Another factor affecting image count statistics is the injected tracer dosage. In the present cohort, patients received a relatively low dosage compared to other cohorts from the recent multicentre study [12]. However, while SUV test-retest variability varied between centres, the authors did not observe a direct relationship between injected dosage and repeatability [12]. This might be explained by differences in other factors determining repeatability, such as the observer variability in tumour delineation, PET system specifics, adherence to imaging protocols (i.e. uptake interval), and methods for acquiring the SUV normalization factors. Hence, count statistics did not appear to be the main determinant of [18F]FDHT repeatability, which we confirm in the current study where non-significant increases in test-retest RCs were observed after count reduction. Therefore, a potentially modifiable and important determinant of SUV variability in [18F]FDHT imaging seems to be the choice of normalization factors, which, again, need some trade-off between accuracy and precision to be made.
The present study contains several limitations. First, while splitting data on a count-wise basis enables evaluation of Poisson noise induced by count reduction, the 50% count scans do not fully represent a 50% shorter image acquisition. However, [18F]FDHT kinetics commonly reach a plateau after 20–30 min, yielding stable SUV during the whole body acquisition [8]. Second, the present study contains data acquired on a PET system of a single vendor. As between vendors the overlap between bed positions differs, count reduction might have a different impact on measurement variability for these PET systems. Also, for novel PET systems, which may have higher sensitivities and better time-of-flight performance, in particular for the new digital systems, the impact of reducing acquisition times on measurement variability will be even smaller. Hence, for these systems acquisition times may be reduced even further, but this remains to be investigated for each type of system.
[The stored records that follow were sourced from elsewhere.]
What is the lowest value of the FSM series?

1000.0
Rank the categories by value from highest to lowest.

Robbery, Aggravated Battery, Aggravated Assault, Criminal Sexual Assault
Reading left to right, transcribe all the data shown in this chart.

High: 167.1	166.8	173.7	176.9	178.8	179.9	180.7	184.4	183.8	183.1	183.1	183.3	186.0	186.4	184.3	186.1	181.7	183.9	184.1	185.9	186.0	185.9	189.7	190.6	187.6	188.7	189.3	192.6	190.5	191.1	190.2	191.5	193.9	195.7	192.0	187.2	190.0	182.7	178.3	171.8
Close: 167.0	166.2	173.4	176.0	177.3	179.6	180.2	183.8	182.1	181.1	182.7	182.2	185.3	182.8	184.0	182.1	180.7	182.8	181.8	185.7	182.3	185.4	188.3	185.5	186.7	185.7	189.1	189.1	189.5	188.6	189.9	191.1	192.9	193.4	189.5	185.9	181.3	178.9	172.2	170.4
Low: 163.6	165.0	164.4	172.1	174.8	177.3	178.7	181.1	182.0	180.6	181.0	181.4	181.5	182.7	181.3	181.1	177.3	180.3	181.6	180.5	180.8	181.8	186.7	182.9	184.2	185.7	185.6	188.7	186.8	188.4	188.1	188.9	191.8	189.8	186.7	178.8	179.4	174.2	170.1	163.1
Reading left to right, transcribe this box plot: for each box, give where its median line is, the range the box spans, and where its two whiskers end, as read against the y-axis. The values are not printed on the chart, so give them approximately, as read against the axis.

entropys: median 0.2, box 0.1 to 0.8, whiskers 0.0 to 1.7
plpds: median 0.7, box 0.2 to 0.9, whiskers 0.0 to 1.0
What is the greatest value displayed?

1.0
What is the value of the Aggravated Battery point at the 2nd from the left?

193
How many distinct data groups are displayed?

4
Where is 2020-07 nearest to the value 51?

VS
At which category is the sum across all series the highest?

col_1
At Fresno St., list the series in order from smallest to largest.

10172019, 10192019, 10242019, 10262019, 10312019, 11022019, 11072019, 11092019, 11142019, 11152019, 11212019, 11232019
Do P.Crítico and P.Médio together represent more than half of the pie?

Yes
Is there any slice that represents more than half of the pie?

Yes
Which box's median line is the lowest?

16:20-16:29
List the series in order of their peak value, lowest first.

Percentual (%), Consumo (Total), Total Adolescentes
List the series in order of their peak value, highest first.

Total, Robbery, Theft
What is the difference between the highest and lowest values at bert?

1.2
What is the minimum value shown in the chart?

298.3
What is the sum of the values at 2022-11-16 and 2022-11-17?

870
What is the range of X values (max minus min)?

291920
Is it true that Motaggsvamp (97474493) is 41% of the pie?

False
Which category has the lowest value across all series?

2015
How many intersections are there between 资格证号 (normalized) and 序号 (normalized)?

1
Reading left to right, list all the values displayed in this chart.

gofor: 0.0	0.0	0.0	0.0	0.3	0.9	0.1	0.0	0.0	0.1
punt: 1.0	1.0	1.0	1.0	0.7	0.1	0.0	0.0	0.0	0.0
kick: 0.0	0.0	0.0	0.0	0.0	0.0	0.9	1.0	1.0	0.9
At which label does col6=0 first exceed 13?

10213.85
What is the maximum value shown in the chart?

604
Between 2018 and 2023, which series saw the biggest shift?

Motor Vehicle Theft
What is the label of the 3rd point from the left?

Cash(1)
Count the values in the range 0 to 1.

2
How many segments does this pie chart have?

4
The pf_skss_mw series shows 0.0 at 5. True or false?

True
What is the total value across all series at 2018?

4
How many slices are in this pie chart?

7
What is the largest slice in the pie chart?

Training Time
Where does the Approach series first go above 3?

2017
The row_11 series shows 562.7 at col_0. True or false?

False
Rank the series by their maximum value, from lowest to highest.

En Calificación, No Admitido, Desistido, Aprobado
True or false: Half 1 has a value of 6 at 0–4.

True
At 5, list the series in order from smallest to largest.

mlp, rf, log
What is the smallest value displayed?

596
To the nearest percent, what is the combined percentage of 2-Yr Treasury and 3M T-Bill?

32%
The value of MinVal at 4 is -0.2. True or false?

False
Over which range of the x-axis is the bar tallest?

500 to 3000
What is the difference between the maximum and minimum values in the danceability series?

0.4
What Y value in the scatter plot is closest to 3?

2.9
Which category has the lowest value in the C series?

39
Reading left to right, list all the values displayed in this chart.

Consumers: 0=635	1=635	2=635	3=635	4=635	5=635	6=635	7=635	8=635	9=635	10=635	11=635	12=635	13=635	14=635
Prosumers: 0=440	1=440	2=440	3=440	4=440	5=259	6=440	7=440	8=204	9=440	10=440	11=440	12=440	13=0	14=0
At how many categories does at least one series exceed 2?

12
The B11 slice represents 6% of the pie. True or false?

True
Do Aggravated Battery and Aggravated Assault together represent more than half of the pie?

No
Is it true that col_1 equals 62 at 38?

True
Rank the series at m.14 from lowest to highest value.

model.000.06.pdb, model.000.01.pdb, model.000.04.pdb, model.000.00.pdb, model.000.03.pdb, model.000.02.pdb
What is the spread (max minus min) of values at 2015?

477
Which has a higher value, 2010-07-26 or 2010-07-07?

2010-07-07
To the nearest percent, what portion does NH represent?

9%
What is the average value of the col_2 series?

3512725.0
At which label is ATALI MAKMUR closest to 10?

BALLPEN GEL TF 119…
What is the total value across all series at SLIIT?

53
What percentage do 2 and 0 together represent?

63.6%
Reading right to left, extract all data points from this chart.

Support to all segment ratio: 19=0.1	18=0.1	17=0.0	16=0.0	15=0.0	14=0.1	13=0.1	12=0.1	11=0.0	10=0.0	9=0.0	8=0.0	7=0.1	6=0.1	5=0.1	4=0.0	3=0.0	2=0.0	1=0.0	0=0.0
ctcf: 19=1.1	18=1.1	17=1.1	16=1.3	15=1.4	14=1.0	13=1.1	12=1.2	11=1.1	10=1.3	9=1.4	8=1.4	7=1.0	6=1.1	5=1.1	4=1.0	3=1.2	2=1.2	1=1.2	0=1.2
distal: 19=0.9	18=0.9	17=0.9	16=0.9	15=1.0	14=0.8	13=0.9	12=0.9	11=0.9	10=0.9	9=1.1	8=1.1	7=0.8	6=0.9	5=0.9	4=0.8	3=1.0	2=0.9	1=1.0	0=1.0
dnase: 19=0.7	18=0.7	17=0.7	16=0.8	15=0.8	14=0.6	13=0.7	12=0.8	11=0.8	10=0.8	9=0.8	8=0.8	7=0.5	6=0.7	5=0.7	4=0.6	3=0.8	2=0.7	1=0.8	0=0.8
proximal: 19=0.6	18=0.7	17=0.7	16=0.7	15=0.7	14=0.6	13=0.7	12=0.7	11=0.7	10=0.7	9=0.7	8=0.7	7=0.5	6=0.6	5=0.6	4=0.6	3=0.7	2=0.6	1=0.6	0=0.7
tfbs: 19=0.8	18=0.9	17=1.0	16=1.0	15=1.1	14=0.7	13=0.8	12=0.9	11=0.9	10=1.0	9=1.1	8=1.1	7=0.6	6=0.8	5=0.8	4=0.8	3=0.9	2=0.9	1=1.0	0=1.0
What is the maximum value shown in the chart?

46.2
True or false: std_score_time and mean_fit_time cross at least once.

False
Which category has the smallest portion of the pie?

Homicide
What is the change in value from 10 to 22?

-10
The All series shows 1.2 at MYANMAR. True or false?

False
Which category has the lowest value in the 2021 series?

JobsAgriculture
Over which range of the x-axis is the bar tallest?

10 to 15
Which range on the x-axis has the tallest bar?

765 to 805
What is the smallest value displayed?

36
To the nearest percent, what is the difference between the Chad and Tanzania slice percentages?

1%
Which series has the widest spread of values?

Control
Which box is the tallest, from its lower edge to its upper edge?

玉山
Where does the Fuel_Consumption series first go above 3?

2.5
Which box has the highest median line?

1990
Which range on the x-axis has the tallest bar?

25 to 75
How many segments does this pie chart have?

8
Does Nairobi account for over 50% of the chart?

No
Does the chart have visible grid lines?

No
As investigated in the present study for analogue PET, a reduction up to 50% compared with the current standard practice seems to be feasible for diagnostic and response assessment purposes, given that the use of SUVmax is avoided.
The current approach for evaluating the sensitivity of whole body PET-CT acquisition to scan statistics can be extended to other tracers currently being investigated and/or implemented in clinical practice, such as PSMA-ligand PET-CT. For adequate evaluation of these tracers, however, test-retest data should be available.